Copy the lines of the listing below verbatim, beginning with the line containing "scientific name: Atriplex confertifolia" and continuing through the line containing "scientific name: Apis mellifera", both included.
-------- EXTRACTED MATERIAL
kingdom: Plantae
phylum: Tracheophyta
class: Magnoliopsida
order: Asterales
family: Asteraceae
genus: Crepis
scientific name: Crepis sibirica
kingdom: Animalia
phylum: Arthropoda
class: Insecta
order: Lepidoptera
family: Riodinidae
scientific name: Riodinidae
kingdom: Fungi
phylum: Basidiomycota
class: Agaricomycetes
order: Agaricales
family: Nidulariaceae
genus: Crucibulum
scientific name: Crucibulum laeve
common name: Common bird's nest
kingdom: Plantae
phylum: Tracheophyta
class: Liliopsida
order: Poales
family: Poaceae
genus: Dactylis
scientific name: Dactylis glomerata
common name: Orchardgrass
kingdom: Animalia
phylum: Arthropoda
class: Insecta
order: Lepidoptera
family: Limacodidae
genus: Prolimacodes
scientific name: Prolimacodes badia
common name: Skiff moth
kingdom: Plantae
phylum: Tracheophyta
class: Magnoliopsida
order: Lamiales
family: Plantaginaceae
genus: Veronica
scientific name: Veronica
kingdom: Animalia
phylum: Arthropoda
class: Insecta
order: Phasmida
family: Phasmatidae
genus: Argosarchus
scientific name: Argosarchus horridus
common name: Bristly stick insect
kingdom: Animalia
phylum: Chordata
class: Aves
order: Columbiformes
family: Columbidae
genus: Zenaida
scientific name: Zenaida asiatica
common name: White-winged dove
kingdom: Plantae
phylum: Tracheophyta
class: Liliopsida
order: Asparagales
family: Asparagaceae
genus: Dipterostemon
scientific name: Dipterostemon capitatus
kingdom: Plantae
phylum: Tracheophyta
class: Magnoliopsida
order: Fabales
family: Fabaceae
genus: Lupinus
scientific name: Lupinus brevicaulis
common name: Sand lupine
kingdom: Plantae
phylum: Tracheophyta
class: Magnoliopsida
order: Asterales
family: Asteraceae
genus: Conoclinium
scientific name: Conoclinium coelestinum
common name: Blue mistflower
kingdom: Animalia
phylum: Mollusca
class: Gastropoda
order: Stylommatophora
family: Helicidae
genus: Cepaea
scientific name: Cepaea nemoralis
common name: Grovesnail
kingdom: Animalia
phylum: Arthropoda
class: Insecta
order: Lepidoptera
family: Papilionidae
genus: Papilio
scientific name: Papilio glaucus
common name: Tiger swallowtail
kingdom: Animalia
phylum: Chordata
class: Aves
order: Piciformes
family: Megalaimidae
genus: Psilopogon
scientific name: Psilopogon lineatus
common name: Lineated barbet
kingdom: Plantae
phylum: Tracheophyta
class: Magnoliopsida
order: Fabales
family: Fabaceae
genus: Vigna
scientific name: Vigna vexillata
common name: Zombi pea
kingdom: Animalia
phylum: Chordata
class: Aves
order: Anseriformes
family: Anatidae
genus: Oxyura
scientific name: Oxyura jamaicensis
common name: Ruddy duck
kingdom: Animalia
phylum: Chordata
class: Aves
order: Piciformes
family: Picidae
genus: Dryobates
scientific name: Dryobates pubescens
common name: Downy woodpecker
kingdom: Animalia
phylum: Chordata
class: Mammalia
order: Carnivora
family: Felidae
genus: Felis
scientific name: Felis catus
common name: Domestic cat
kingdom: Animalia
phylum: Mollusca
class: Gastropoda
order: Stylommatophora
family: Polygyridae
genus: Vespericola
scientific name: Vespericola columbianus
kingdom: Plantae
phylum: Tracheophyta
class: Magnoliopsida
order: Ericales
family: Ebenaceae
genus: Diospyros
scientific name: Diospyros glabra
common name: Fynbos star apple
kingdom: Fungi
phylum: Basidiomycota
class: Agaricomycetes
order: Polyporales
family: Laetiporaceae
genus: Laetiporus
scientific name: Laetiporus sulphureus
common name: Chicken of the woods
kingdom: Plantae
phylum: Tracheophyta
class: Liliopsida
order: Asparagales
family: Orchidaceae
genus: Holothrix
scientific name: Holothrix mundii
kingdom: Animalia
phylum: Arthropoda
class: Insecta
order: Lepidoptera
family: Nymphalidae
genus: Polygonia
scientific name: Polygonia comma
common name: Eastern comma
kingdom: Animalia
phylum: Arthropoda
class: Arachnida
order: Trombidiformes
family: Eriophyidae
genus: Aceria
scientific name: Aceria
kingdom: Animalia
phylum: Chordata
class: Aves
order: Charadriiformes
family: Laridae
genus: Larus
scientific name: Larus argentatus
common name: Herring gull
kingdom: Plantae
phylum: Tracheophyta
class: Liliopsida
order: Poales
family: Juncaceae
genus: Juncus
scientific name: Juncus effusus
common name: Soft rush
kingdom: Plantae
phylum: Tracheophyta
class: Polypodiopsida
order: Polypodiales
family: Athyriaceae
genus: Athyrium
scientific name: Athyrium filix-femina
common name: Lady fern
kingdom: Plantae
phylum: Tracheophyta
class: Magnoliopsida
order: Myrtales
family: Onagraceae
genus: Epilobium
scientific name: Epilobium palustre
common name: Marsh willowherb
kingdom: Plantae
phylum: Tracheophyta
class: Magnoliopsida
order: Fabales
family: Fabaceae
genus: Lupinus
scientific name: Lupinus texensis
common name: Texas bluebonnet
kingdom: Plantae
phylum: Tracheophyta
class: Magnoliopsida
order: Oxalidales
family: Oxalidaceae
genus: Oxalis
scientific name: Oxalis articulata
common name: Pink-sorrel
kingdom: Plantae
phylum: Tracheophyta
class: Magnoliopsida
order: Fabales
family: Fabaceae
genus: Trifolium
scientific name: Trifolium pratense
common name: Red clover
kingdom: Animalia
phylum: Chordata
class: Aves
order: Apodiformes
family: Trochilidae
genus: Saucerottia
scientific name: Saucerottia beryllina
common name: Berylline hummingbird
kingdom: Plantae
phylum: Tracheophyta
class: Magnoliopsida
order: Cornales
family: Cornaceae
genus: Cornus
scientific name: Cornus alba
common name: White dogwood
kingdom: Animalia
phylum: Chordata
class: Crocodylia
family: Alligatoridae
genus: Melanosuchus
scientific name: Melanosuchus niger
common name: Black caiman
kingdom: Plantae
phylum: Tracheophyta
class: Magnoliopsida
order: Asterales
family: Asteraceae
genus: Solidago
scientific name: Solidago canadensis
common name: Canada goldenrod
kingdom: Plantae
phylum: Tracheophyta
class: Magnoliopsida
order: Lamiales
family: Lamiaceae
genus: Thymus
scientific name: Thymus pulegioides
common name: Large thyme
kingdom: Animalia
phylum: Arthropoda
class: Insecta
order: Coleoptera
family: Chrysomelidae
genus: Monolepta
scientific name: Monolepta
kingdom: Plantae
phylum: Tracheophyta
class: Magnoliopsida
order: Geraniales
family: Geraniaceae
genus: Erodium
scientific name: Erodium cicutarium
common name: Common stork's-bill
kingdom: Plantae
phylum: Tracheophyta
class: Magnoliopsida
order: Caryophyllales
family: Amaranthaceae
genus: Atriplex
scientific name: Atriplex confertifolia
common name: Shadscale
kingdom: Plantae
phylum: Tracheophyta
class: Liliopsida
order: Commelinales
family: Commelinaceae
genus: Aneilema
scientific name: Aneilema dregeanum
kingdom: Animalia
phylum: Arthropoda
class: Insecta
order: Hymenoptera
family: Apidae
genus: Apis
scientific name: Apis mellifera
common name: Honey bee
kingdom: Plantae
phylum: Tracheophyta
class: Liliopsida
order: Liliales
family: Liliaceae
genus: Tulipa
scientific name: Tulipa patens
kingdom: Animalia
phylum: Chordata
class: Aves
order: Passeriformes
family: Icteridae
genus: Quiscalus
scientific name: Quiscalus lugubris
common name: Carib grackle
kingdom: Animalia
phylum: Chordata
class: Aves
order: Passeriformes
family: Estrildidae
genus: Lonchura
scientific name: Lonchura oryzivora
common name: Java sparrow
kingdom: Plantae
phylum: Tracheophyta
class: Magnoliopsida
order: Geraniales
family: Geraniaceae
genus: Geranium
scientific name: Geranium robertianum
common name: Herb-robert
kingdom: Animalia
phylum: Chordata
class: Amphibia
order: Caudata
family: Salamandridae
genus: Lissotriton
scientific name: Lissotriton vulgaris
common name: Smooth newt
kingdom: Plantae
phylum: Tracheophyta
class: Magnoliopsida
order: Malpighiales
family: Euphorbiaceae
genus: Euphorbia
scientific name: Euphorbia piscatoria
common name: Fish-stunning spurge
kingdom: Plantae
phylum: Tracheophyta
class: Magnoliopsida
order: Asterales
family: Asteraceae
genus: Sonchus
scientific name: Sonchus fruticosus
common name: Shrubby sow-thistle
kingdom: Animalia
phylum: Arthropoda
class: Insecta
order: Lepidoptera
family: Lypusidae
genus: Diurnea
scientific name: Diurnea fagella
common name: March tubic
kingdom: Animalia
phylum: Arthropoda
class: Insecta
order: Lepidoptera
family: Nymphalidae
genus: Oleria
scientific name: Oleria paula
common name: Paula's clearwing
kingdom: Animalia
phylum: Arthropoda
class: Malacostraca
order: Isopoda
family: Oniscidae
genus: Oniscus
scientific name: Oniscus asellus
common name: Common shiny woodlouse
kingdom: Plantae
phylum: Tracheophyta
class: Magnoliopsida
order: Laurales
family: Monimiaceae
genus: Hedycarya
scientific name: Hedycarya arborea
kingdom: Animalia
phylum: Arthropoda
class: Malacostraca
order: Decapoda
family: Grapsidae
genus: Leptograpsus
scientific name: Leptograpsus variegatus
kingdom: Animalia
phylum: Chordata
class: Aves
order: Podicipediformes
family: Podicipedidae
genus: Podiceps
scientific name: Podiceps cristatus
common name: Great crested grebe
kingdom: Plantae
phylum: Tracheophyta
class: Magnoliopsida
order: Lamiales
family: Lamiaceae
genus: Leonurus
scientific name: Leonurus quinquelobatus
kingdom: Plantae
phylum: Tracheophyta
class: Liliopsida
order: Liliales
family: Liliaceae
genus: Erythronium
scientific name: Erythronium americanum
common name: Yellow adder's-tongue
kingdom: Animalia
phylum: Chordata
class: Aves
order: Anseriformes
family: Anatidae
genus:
----------------
**WORKED ANSWER:**
scientific name: Atriplex confertifolia
common name: Shadscale
kingdom: Plantae
phylum: Tracheophyta
class: Liliopsida
order: Commelinales
family: Commelinaceae
genus: Aneilema
scientific name: Aneilema dregeanum
kingdom: Animalia
phylum: Arthropoda
class: Insecta
order: Hymenoptera
family: Apidae
genus: Apis
scientific name: Apis mellifera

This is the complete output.